In performance tests, the porphyrin COFs displayed exceptionally high catalytic activity — a turnover number up to 290,000, meaning one porphyrin COF can reduce 290,000 molecules of carbon dioxide to carbon monoxide every second. This represents a 26-fold increase over the catalytic activity of molecular cobalt porphyrin catalyst and places porphyrin COFs among the fastest and most efficient catalysts of all known carbon dioxide reduction agents. Furthermore, the research team believes there’s plenty of room for further improving porphyrin COF performances.

“We’re now seeking to increase the number of electroactive cobalt centers and achieve lower over-potentials while maintaining high activity and selectivity for carbon dioxide reduction over proton reduction,” Chang says. “In addition we are working towards expanding the types of value-added carbon products that can be made using COFs and related frameworks.”

This research was supported by the DOE Office of Science in part through its Energy Frontier Research Center (EFRC) program.

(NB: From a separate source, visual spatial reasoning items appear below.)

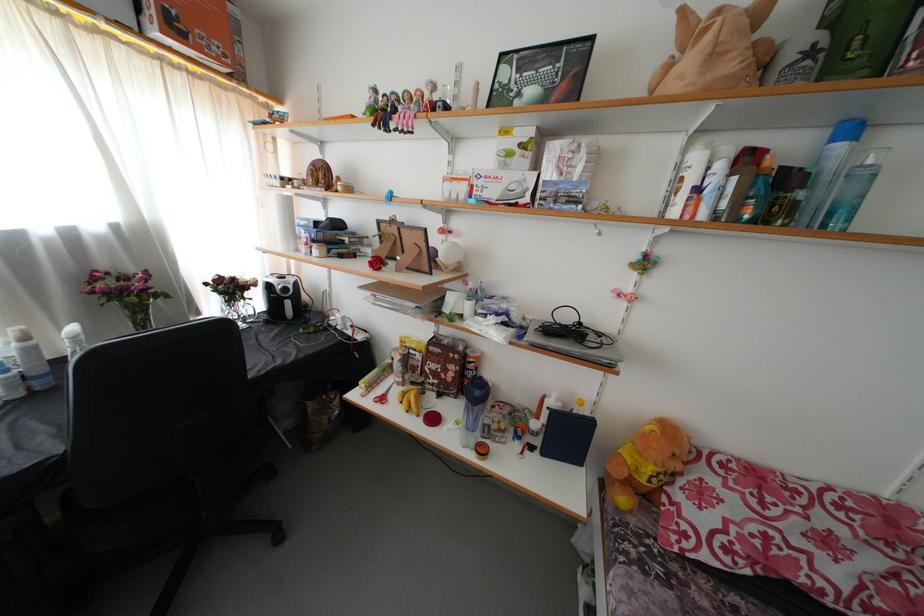
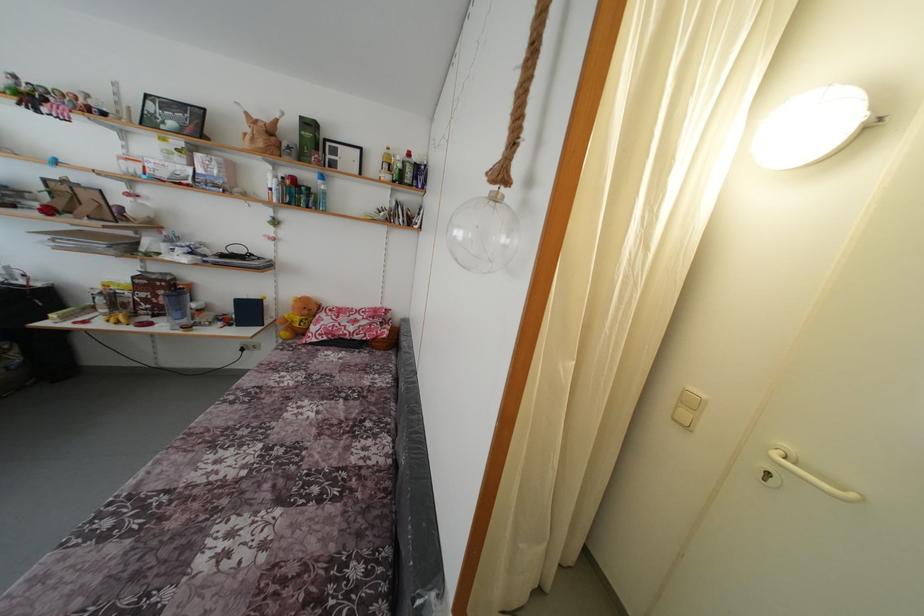
Locate, in the second image, the point that corresponds to pixel 732 492 in the first image.

(332, 321)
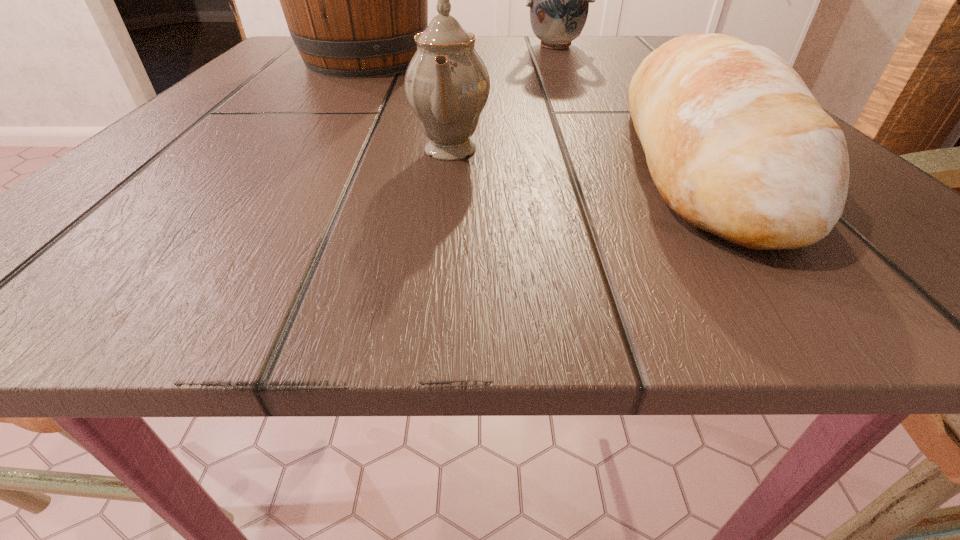
The width and height of the screenshot is (960, 540). Find the location of `vacant region at the far left corner`. vacant region at the far left corner is located at coordinates (288, 46).

This screenshot has height=540, width=960. Find the location of `vacant space at the near left corner of the desktop`. vacant space at the near left corner of the desktop is located at coordinates (49, 267).

Locate an element on the screen. free space between the cider and the second object from left to right is located at coordinates (408, 105).

This screenshot has height=540, width=960. What are the coordinates of `vacant space that's between the second tallest object and the shortest object` in the screenshot? It's located at (626, 102).

I want to click on free point between the bread and the pottery, so pos(626,102).

At what (x,y) coordinates should I click in order to perform the action: click on unoccupied position between the leftmost object and the chinaware. Please return your answer as a coordinate pair (x, y). Looking at the image, I should click on (408, 105).

Locate an element on the screen. The width and height of the screenshot is (960, 540). vacant area that lies between the second object from left to right and the tallest object is located at coordinates (408, 105).

In order to click on free space between the bread and the second shortest object in this screenshot , I will do `click(573, 154)`.

Find the location of `vacant point located between the chinaware and the pottery`. vacant point located between the chinaware and the pottery is located at coordinates (502, 98).

Find the location of a particular element. The width and height of the screenshot is (960, 540). vacant space that's between the pottery and the chinaware is located at coordinates (502, 98).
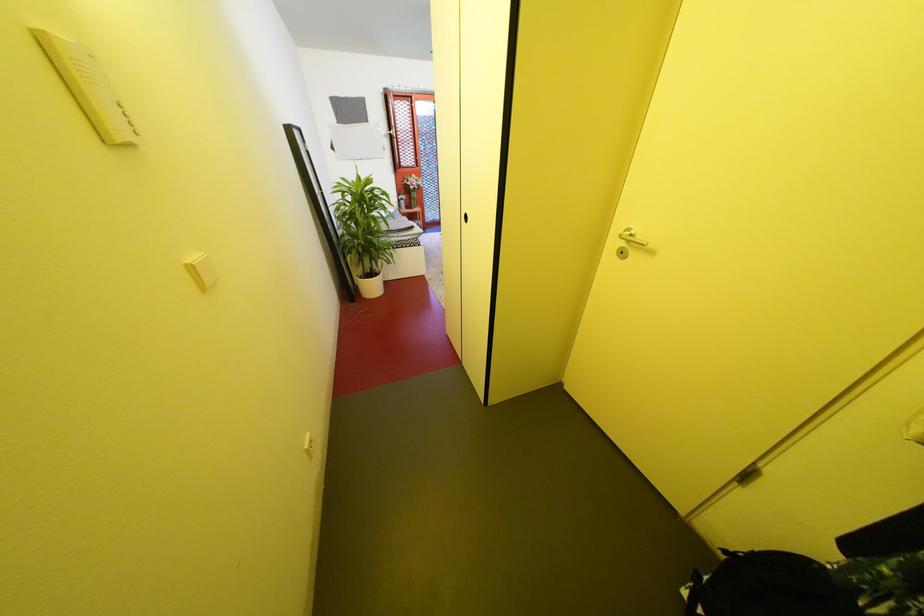
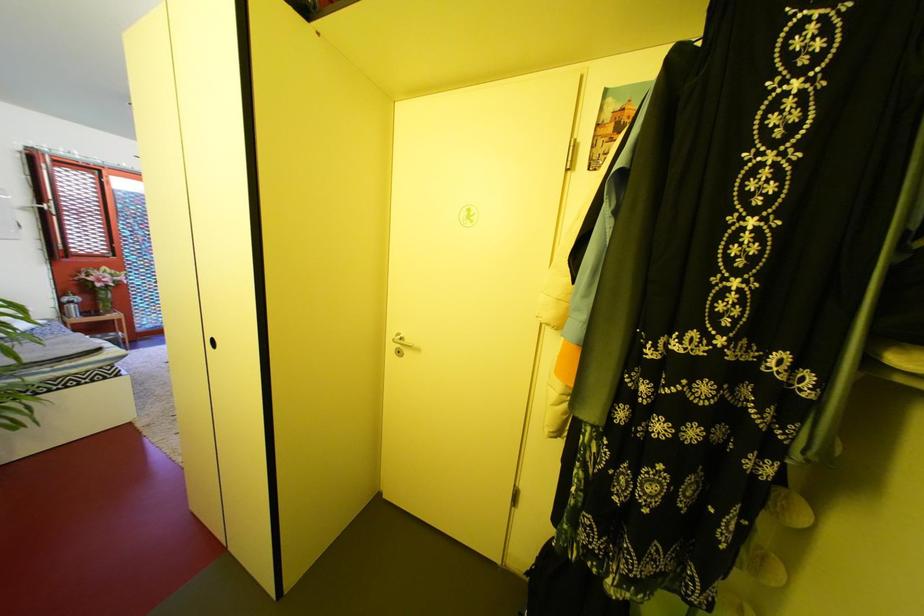
Question: The camera is either moving clockwise (left) or counter-clockwise (right) around the object. The first image is from the beginning of the video and the second image is from the end. Is the camera moving left or right when shooting the video?

Choices:
 (A) Left
 (B) Right

Answer: (A)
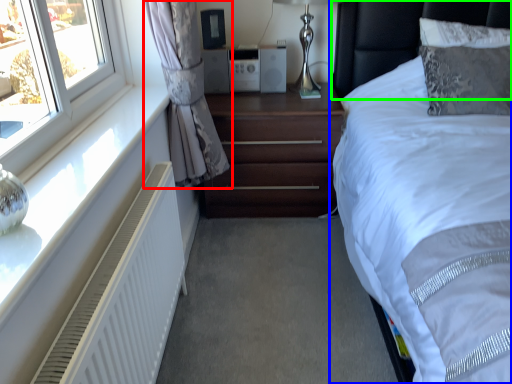
Question: Considering the real-world distances, which object is closest to curtain (highlighted by a red box)? bed (highlighted by a blue box) or headboard (highlighted by a green box).

Choices:
 (A) bed
 (B) headboard

Answer: (A)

The porphyrin COFs were characterized through X-ray absorption measurements performed at Berkeley Lab’s Advanced Light Source, a DOE Office of Science User Facility.


Abstract of Covalent organic frameworks comprising cobalt porphyrins for catalytic CO2 reduction in water

Conversion of carbon dioxide to carbon monoxide and other value-added carbon products is an important challenge for clean energy research. Here, we report modular optimization of covalent organic frameworks (COFs), in which the building units are cobalt porphyrin catalysts linked by organic struts through imine bonds, to prepare a catalytic material for aqueous electrochemical reduction of CO2 to CO. The catalysts exhibit high Faradaic efficiency (90%) and turnover numbers (up to 290,000 with initial turnover frequency 9400 hours−1) at pH 7 with an overpotential of –0.55 V, equivalent to a 60-fold improvement in activity compared to the molecular cobalt complex, with no degradation over 24 hours. X-ray absorption data reveal the influence of the COF environment on the electronic structure of the catalytic cobalt centers.